Many cases since then have infact pointed to the need for a UCC. For instance, in 1985 when Shah Bano moved to Supreme Court seeking for herself a regular maintenance after her husband divorced her, 40 years after their marriage. The Supreme Court in its landmark judgement upheld Bano’s demand and further ruled for an urgent need of universal codes governing such issues. The judgement was met with severe criticism from the Muslim groups that felt that their identity was at stake and their personal laws under an attack. 
 
The debate around this issue has more or less been focused around the Muslim personal laws which are based on the sharia and permit unilateral divorce and polygamy. Even though UCC reinforces equality, it however is seen as a clash with Article 25 that guarantees the right to freedom of religion. Minority communities argue that separate personal laws are one of the ways in which they have exercised their right to practise their own religion, and any challenge to that will erode this right. 
 
However, it is important to note that UCC, in theory, aims to provide and retain the equal status of all citizens of India. This is especially true when it comes to laws related to natural guardianship of a child, right to property for women, rights of a widow, right to maintenance after divorce, end to polygamy, etc.

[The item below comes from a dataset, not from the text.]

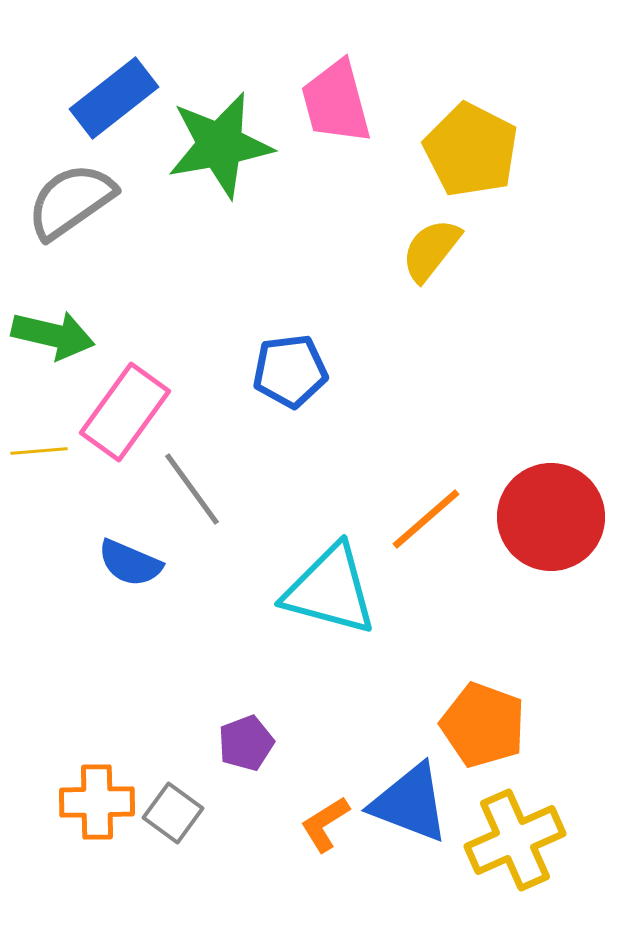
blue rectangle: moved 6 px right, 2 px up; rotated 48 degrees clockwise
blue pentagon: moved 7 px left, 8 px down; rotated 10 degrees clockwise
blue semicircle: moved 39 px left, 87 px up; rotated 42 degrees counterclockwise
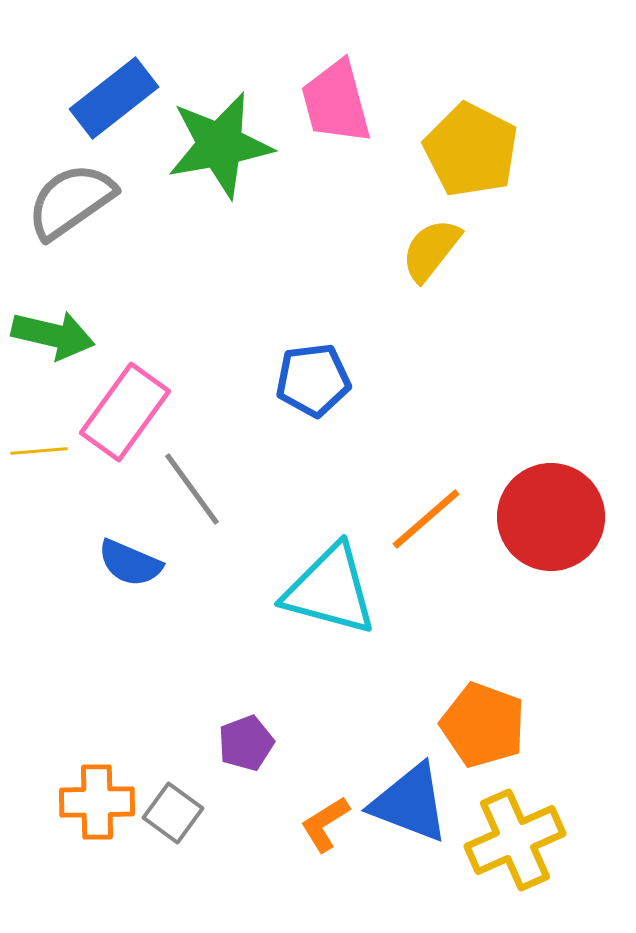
blue pentagon: moved 23 px right, 9 px down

All of these will ensure that gender-equality and consistency is established.  Moreover, there is a Criminal Code that is applicable to all people irrespective of religion, caste, tribe and domicile in the country but there is no similar code related to divorce and succession which are governed by Personal laws.
 
Establishing UCC was a part of the BJP manifesto in 2019. After the abolition of triple talaq and the abrogation of Article 370, many believe that UCC is the next reform in line. The GOI has however maintained that it is committed to honour the Constitutional mandate and would introduce UCC only after wide scale consultations. There have been a number of petitions regarding the urgent need for the UCC in order to promote national integration as well as gender justice, equality & dignity of women.
 
The need of the hour is to understand that the politicisation of an important cause such as the UCC serves no good to anyone. Instead, it is important that all concerned parties and opinions come together to formulate a constructive plan to promote and devise UCC. Changing times and notions of what ‘personal’ really means has further made UCC a relevant subject. Its adoption will be a step towards progressive legislation.